Certains comparent votre émission à Strip Tease. Quelle est la différence ?

Dans Strip Tease, on est le nez collé à la vitre. Les gens sont là, on les regarde vomir et on vomit avec eux. Je caricature exprès. Nous on essaie toujours de donner de la distance. Et c'est une grande différence.

 

Pour finir, quel est votre secret pour concilier votre vie de famille à votre rythme de travail ?

Vous savez, j'ai des copines qui travaillent comme des acharnées pour qui c'est bien pire et qui ont plus de mérite que moi de bien gérer leur vie de famille. Je suis comme des millions de mamans qui mènent leur vie au quotidien et qui s'organisent avec des maris modernes (on l'espère) et qui font leur part du boulot…

 

Carole Gaessler
"Aujourd'hui j'ai envie de m'inscrire dans la durée."

Certains internautes aimeraient vous voir au JT toute l'année. Vous y pensez ?

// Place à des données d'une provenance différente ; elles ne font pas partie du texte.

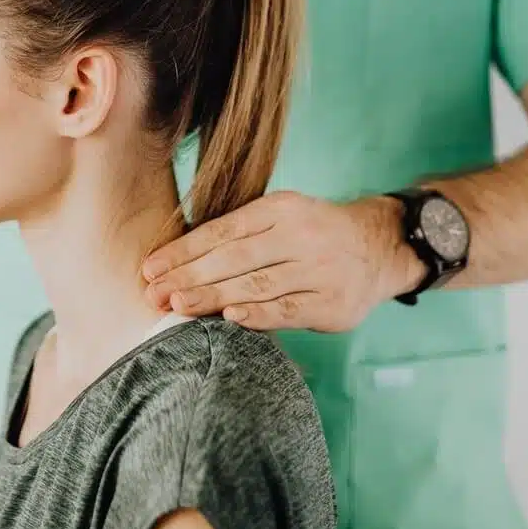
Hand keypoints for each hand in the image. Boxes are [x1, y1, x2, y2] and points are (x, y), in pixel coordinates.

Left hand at [141, 192, 425, 332]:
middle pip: (234, 257)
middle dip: (189, 275)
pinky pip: (289, 309)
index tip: (150, 267)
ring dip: (213, 297)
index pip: (222, 230)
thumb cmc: (313, 234)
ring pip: (257, 284)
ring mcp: (318, 269)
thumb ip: (242, 232)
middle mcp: (299, 235)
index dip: (184, 250)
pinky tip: (230, 319)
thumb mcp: (282, 216)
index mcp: (279, 209)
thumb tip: (180, 257)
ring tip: (177, 306)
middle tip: (153, 291)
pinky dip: (258, 315)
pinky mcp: (332, 303)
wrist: (377, 246)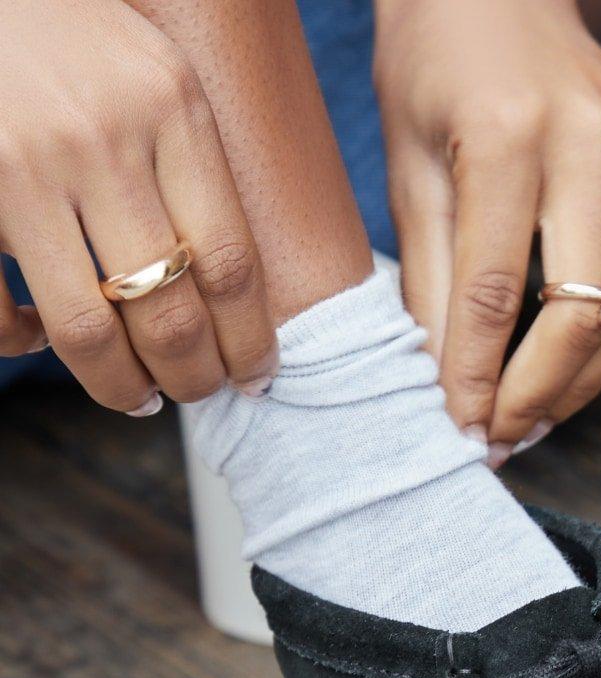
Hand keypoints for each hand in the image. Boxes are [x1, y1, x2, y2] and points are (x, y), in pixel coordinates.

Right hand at [0, 0, 275, 412]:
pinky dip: (17, 342)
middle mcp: (99, 138)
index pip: (232, 266)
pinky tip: (35, 339)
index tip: (254, 377)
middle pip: (170, 314)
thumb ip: (191, 157)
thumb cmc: (65, 25)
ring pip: (89, 330)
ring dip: (120, 384)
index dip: (249, 343)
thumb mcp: (153, 69)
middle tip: (197, 393)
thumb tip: (231, 287)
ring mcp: (18, 164)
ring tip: (137, 396)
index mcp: (170, 106)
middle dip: (193, 378)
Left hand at [375, 0, 600, 464]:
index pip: (496, 292)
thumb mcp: (409, 171)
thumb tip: (451, 384)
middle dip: (542, 392)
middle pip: (586, 311)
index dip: (480, 377)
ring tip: (542, 411)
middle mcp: (592, 136)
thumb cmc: (436, 72)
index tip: (464, 429)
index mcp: (507, 132)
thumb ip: (432, 281)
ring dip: (591, 376)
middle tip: (506, 435)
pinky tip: (580, 357)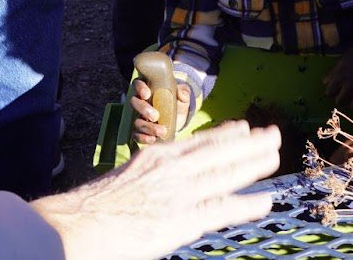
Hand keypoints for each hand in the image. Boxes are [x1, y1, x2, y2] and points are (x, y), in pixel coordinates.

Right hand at [31, 121, 280, 259]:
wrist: (75, 226)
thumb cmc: (88, 211)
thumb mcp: (121, 183)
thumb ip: (145, 183)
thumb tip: (154, 193)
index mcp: (154, 159)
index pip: (197, 143)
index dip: (223, 135)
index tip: (242, 127)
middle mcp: (171, 169)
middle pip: (218, 151)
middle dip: (248, 142)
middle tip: (272, 133)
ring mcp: (179, 193)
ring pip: (226, 172)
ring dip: (255, 162)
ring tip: (276, 154)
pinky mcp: (182, 219)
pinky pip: (223, 209)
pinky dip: (247, 204)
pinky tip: (267, 200)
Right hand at [130, 77, 193, 144]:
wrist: (179, 119)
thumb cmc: (177, 102)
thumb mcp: (183, 96)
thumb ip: (183, 93)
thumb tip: (182, 95)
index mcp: (148, 89)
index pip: (138, 84)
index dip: (140, 88)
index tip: (147, 94)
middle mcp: (141, 103)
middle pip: (134, 103)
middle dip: (144, 109)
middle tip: (156, 116)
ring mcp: (140, 118)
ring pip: (137, 121)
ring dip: (148, 127)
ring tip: (162, 131)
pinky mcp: (141, 131)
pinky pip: (136, 135)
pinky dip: (144, 138)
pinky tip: (153, 139)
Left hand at [323, 40, 352, 108]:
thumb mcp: (342, 60)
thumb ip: (333, 72)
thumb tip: (325, 82)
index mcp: (340, 76)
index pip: (329, 92)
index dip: (330, 92)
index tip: (332, 91)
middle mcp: (349, 86)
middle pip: (340, 101)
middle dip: (340, 100)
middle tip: (342, 97)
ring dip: (352, 104)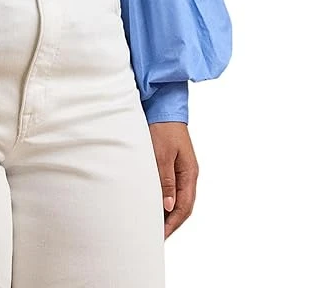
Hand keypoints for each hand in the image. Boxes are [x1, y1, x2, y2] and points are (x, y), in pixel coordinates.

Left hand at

Mais qu'ils écrivent à ma direction surtout ! Je n'ai pas caché que j'avais arrêté le joker du 20h pendant quelque temps pour des raisons d'organisation personnelle. Vous aurez compris que quand tout le monde est en vacances, y compris mes enfants, je suis là… Et en effet aujourd'hui, j'ai envie de m'inscrire dans la durée. Car le journal c'est une mémoire quotidienne, avec des sujets qui durent et que l'on fait avancer. Or lorsque l'on est joker, on est surtout dans l'immédiateté, on fait ce qu'il y a à faire.

 

Des projets ?

Des projets ? Aller voir ma direction ! Non sérieusement, continuer Immersion totale et mon émission pour France 5 qui va prendre plus d'importance dans les mois qui viennent. France 5 qui m'a d'ailleurs fait d'autres propositions que j'examine. Je vais essayer de trouver un équilibre. D'autant que France Télévisions est un groupe qui permet quand même de faire beaucoup de choses différentes à des strates et niveaux complémentaires.